NEW YORK, 21 OCTOBER 1998
STATEMENT BY AMBASSADOR ANTÓNIO MONTEIRO, PERMANENT REPRESENTATIVE OF PORTUGAL TO THE UNITED NATIONS, TO THE GENERAL ASSEMBLY 53rd SESSION (report of the Security Council)
On the 31st of December, Portugal will conclude its current mandate as a member of the Security Council. This mandate was conferred by the General Assembly through elections, an honour and responsibility that we accepted with utter seriousness and have tried to exercise fully and effectively.
The task the Council is entrusted with is a primary purpose of the United Nations Charter: the maintenance of international peace and security. To this end, Portugal and the other members of the Council are mandated to act on behalf of all the Members of the United Nations. This task is not an easy one; I agree with the distinguished Permanent Representative of Swaziland who described it as almost needing divine inspiration. But it is one which the members of the Council, including Portugal, undertake to perform on behalf of all those Member States that have seats in this General Assembly.
Acting on behalf of the UN members implies, in our view, that the Council is also accountable to them. This does not in any way weaken the authority of the Council. On the contrary, it reinforces it, by providing a clearer picture of its activities and a better understanding of its responsibilities. This is why Portugal has struggled with others to help bring about a more transparent Council with full participation by Member States.
The consideration of the Report of the Security Council by the general Assembly today is the very expression of that accountability.
Furthermore, the report is important as it preserves for posterity the memory of this principal organ of the UN. Hence the need to be informative, accurate and comprehensive in the Report.

## Dataset
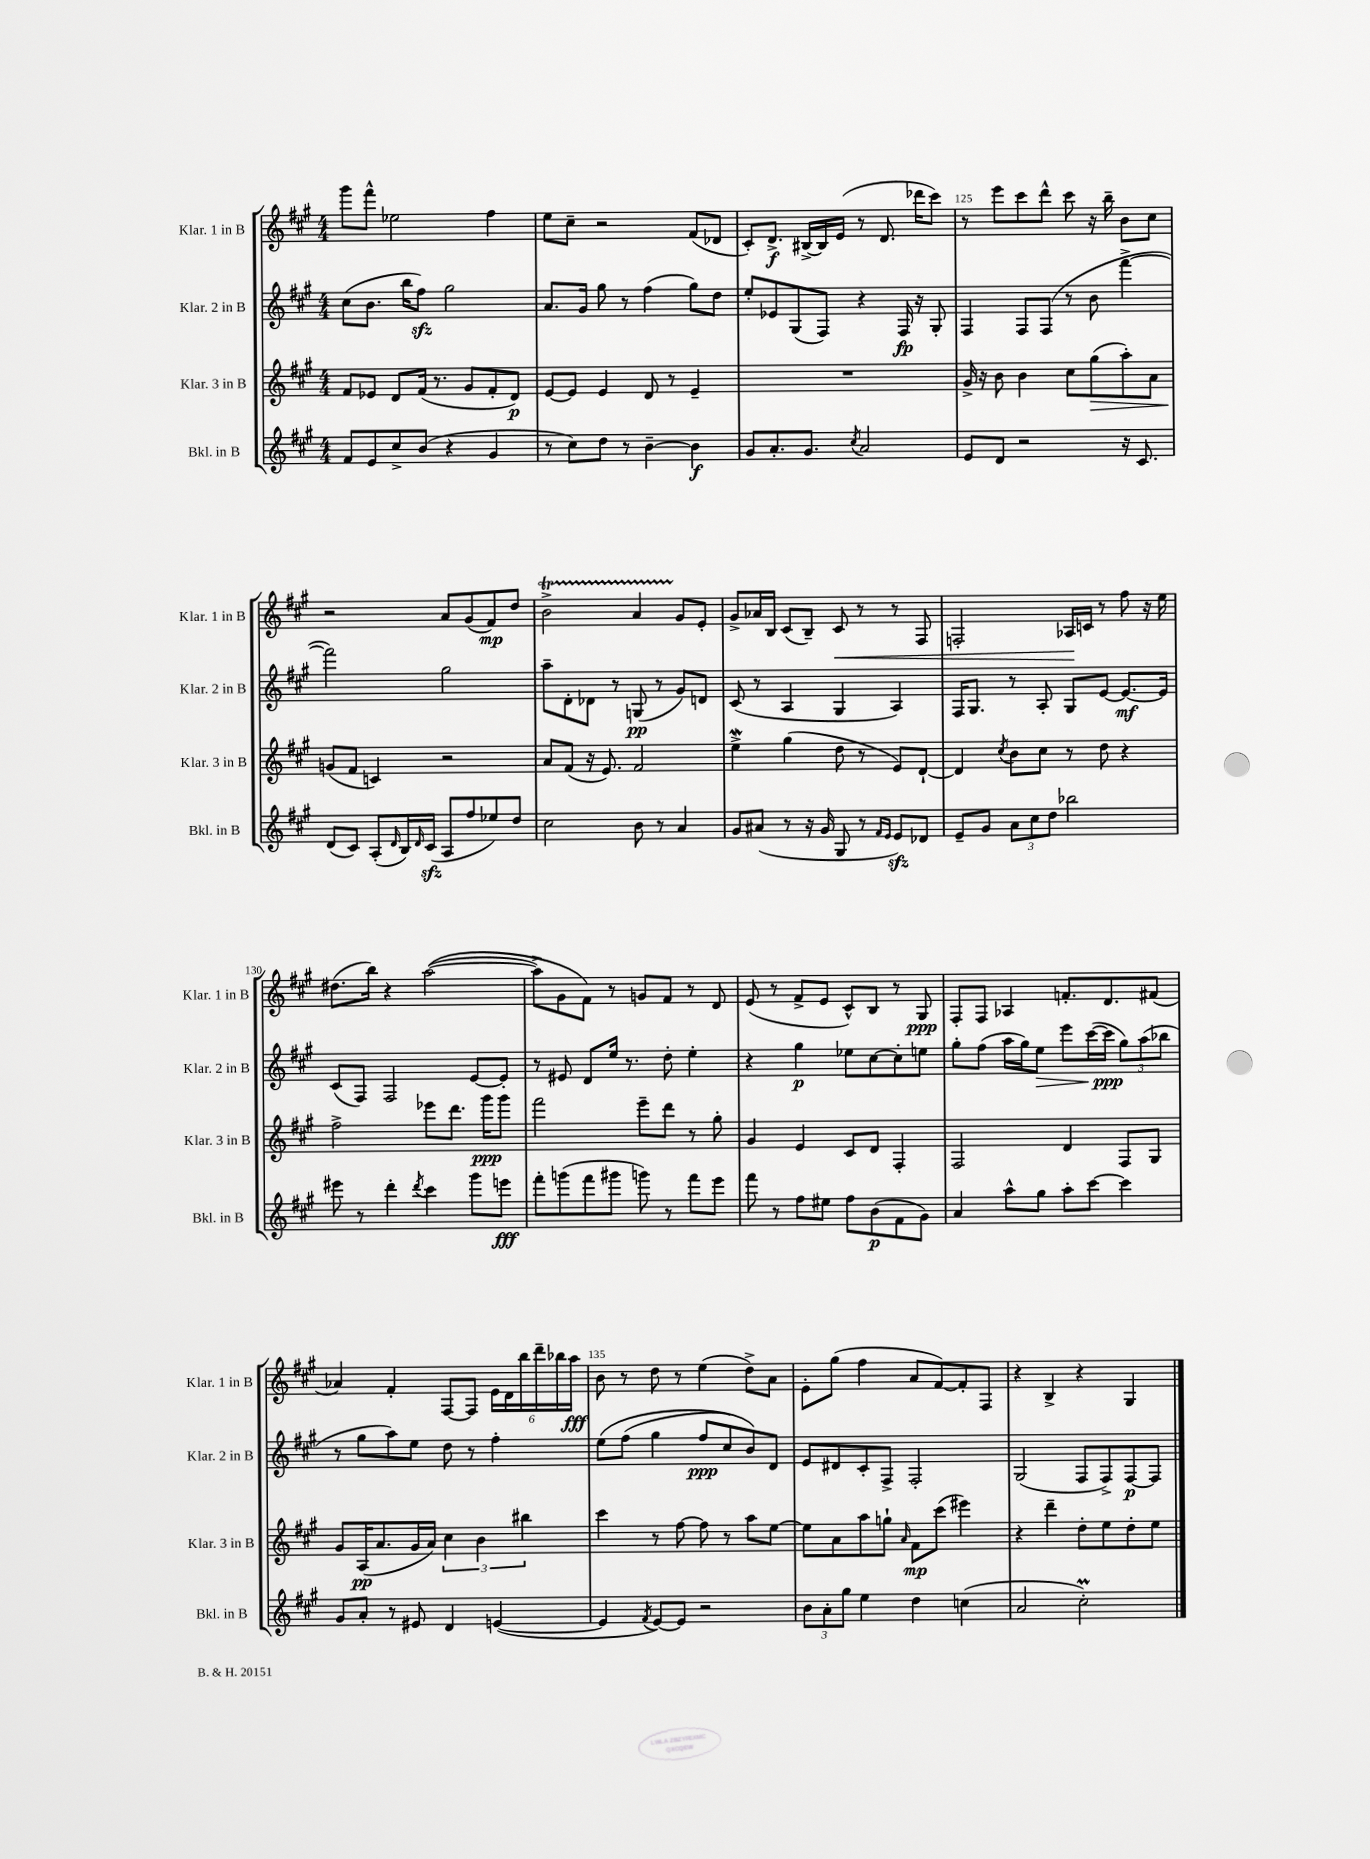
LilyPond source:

--

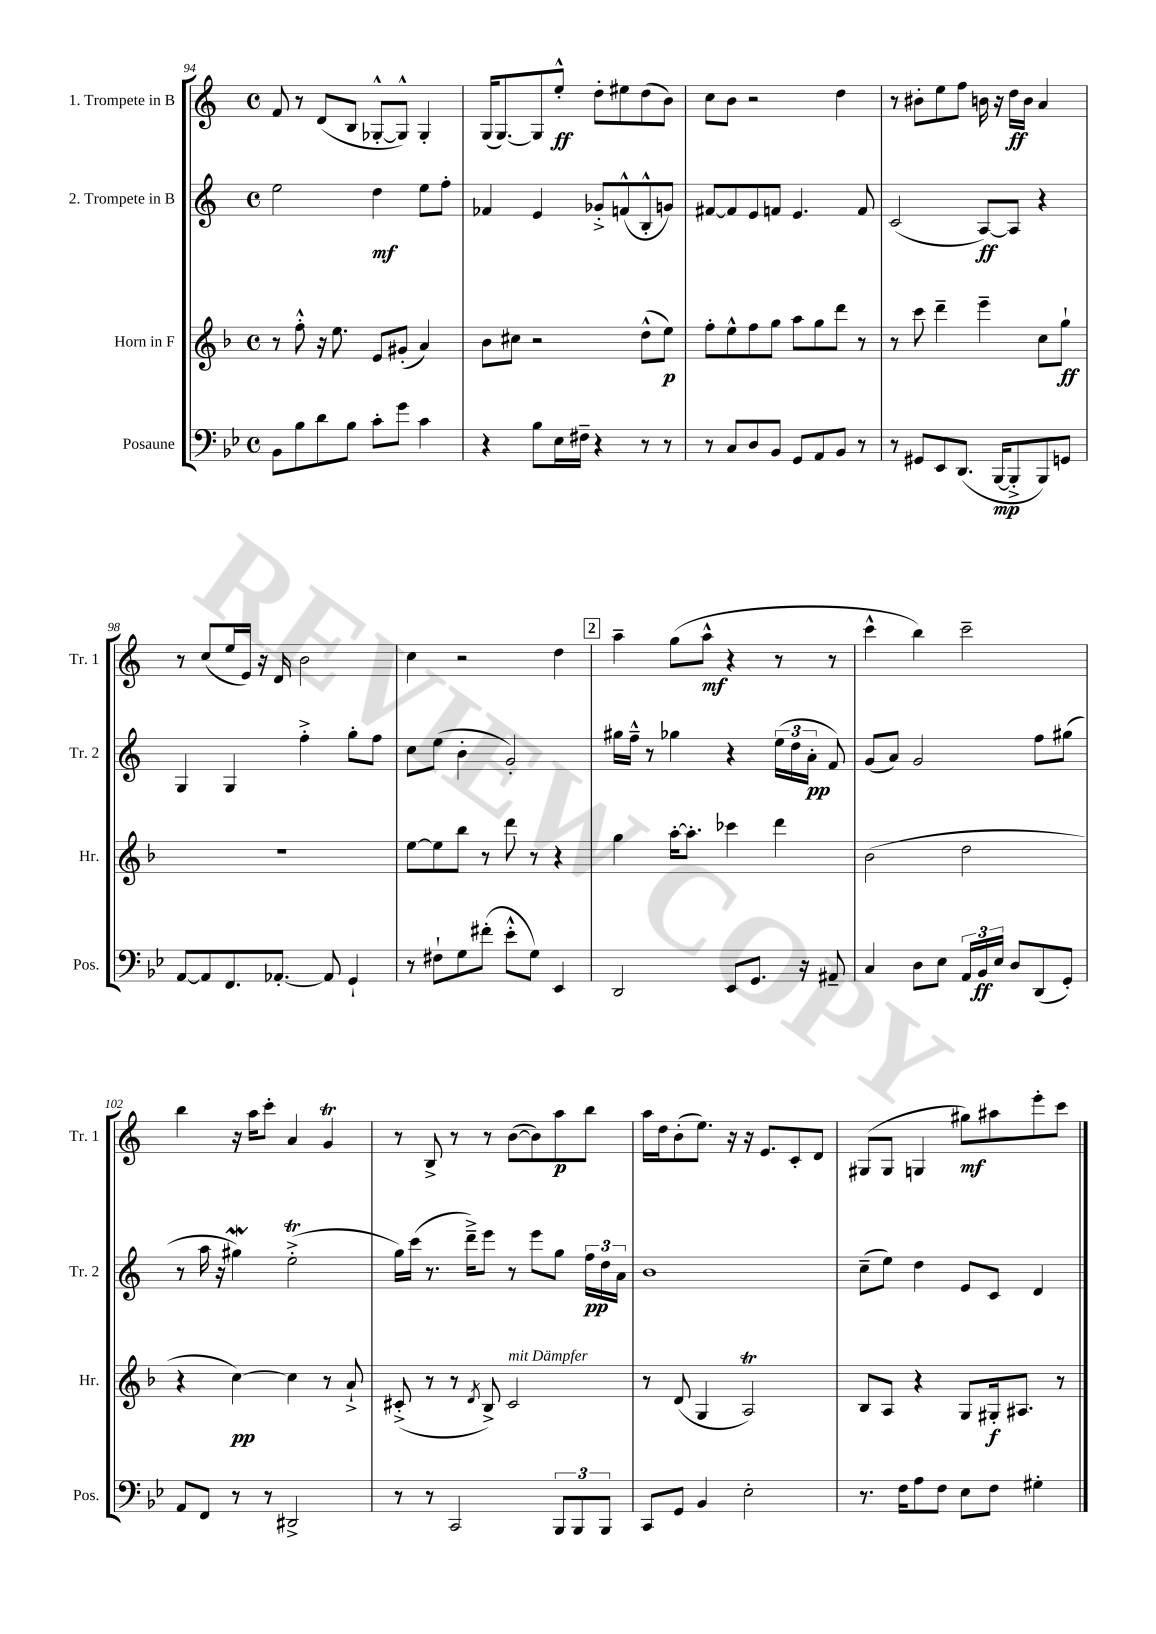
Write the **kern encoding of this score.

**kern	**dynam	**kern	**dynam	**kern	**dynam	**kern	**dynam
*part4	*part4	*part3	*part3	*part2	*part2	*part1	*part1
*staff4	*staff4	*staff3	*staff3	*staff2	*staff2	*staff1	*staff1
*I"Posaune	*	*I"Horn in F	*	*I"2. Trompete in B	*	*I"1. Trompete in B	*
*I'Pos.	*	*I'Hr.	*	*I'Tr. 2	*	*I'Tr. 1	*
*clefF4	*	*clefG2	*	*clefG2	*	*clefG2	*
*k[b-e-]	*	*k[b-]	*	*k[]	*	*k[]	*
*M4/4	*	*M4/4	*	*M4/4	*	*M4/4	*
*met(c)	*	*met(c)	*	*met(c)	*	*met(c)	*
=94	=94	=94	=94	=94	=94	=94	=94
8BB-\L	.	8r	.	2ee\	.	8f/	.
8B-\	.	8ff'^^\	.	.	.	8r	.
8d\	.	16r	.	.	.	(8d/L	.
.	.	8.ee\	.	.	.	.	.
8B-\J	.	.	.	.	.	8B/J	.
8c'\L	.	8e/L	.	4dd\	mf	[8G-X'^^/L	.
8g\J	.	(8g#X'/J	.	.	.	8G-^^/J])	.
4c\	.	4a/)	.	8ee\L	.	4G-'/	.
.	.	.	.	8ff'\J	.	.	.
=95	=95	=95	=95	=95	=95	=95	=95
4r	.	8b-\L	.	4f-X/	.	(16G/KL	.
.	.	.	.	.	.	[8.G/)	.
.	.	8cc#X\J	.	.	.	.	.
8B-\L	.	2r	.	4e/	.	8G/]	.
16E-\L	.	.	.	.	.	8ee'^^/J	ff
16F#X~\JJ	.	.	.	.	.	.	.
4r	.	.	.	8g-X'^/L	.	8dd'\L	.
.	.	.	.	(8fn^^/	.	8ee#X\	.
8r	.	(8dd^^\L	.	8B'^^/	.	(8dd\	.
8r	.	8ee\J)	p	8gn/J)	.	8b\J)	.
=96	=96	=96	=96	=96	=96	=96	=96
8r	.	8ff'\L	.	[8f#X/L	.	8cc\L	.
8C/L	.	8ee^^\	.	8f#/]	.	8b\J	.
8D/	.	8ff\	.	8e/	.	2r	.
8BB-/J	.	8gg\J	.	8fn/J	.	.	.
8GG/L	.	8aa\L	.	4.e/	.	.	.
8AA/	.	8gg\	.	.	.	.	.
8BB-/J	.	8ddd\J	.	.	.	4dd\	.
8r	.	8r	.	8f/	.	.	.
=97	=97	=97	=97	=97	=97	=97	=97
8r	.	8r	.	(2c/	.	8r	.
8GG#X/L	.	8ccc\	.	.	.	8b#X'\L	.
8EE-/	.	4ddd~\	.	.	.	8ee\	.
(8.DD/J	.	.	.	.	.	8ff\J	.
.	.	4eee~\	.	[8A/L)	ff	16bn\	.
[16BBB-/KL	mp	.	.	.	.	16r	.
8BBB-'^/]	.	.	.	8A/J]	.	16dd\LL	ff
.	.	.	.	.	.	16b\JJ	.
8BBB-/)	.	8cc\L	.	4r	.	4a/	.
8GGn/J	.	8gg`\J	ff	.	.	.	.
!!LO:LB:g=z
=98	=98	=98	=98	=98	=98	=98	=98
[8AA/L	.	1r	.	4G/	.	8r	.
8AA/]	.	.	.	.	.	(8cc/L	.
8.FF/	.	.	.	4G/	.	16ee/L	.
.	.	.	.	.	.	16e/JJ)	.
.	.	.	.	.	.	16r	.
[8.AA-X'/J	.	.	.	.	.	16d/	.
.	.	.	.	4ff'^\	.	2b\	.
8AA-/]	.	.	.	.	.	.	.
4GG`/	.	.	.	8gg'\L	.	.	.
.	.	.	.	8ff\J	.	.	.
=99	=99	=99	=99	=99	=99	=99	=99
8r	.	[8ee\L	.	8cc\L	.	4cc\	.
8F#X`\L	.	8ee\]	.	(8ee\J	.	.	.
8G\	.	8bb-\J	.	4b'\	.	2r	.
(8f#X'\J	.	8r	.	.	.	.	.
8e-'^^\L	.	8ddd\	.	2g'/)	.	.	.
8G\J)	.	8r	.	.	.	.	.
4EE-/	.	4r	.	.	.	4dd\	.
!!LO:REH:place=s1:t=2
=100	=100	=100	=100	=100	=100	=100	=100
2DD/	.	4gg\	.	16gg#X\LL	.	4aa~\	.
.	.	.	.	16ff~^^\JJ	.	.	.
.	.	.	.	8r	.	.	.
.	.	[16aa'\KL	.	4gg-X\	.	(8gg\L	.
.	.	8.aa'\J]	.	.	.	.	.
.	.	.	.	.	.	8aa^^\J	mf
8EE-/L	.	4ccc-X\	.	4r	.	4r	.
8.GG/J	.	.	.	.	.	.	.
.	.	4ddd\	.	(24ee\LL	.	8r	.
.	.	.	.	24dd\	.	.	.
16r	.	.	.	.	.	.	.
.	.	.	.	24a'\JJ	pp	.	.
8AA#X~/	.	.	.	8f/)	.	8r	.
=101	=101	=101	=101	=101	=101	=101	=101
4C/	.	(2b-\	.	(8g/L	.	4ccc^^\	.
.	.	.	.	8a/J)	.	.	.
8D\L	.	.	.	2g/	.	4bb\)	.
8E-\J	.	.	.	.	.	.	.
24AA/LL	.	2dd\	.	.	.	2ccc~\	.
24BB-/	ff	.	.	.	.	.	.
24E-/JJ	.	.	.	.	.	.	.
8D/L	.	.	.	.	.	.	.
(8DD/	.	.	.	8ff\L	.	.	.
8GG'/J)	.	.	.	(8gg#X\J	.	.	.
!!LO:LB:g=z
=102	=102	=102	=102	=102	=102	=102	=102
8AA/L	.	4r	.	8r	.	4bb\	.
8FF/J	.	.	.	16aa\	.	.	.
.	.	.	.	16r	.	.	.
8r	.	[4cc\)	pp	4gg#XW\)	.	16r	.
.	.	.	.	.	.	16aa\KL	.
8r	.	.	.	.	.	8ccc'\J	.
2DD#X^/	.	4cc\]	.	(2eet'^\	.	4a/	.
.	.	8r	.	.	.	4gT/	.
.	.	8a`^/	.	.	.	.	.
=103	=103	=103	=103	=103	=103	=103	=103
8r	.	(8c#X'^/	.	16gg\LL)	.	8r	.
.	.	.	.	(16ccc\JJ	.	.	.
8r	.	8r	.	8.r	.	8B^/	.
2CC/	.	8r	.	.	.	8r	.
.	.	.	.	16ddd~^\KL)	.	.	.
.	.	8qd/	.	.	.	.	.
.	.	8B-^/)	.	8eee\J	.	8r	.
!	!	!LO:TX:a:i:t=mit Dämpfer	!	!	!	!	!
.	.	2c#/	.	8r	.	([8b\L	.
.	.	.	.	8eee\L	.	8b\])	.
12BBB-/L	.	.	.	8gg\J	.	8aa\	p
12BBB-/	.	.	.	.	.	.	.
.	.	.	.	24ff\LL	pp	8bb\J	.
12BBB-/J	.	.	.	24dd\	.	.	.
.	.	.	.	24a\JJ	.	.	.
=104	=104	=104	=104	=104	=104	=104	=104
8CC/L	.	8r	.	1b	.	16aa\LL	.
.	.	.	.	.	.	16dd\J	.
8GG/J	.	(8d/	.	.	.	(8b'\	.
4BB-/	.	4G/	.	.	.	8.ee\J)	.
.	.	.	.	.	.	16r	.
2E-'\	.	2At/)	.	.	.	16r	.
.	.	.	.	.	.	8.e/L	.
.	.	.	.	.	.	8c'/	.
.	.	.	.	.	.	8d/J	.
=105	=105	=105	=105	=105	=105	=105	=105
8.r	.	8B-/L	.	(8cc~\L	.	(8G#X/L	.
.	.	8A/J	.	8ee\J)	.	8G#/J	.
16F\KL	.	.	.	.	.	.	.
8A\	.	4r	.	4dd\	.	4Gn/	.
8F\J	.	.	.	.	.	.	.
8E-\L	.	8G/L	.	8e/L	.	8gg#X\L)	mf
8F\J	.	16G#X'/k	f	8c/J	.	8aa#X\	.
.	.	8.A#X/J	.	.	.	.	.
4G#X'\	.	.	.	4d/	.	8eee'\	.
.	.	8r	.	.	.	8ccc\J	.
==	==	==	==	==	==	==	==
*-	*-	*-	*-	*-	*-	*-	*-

## Task list
(a) In the Portuguese ambassador's statement on the Security Council report, on what date will Portugal conclude its current mandate as a Council member?
(b) Continue the Portuguese ambassador's statement on the Security Council report, starting right after its final sentence.

## Written responses
(a) On the 31st of December.

(b)
As was underlined by the President of the Council, this Report is indeed more informative than previous years and permits a better understanding of the work of the Security Council. More reader-friendly, the report includes assessments by the various Presidents of the Council of its activities carried out during their respective presidencies, providing interesting and further insights on the work carried out by the Council. After my first presidency in April 1997, I wrote the first assessment of the work of the Security Council during that month, which was made available to all Member States at the time. This paved the way for the current practice of the Council to be established.
While focused on the past, this Report does at the same time, in our view, reveal a new trend for the future. A future where participation is not merely a theoretical stipulation but also a concrete reality.
Members of the Council have understood the importance of following this trend. They have suggested various measures for improving the methods of work of the Council and increasing the participation of the general membership in its work. In an annex to the assessment of the Permanent Representative of Costa Rica, you will be able to see a letter that was sent last December by ten members of the Council containing their suggestions as a result of the experience they gathered in the Security Council, five of which were at the end of their term while the other 5 were half way through theirs. This was an important initiative that generated a useful discussion on the methods of work among members of the Council, as well as in the Working Group on Documentation and Procedures.
Very soon, we hope, additional measures will be ready for consideration by the Council which may allow an improved participation by Member States in its work - namely by those States that contribute to peace-keeping operations - and pave the way for the Council to enhance the transparency of its work, through an increased number of public meetings.
The efforts towards transparency must be pursued consistently and continuously.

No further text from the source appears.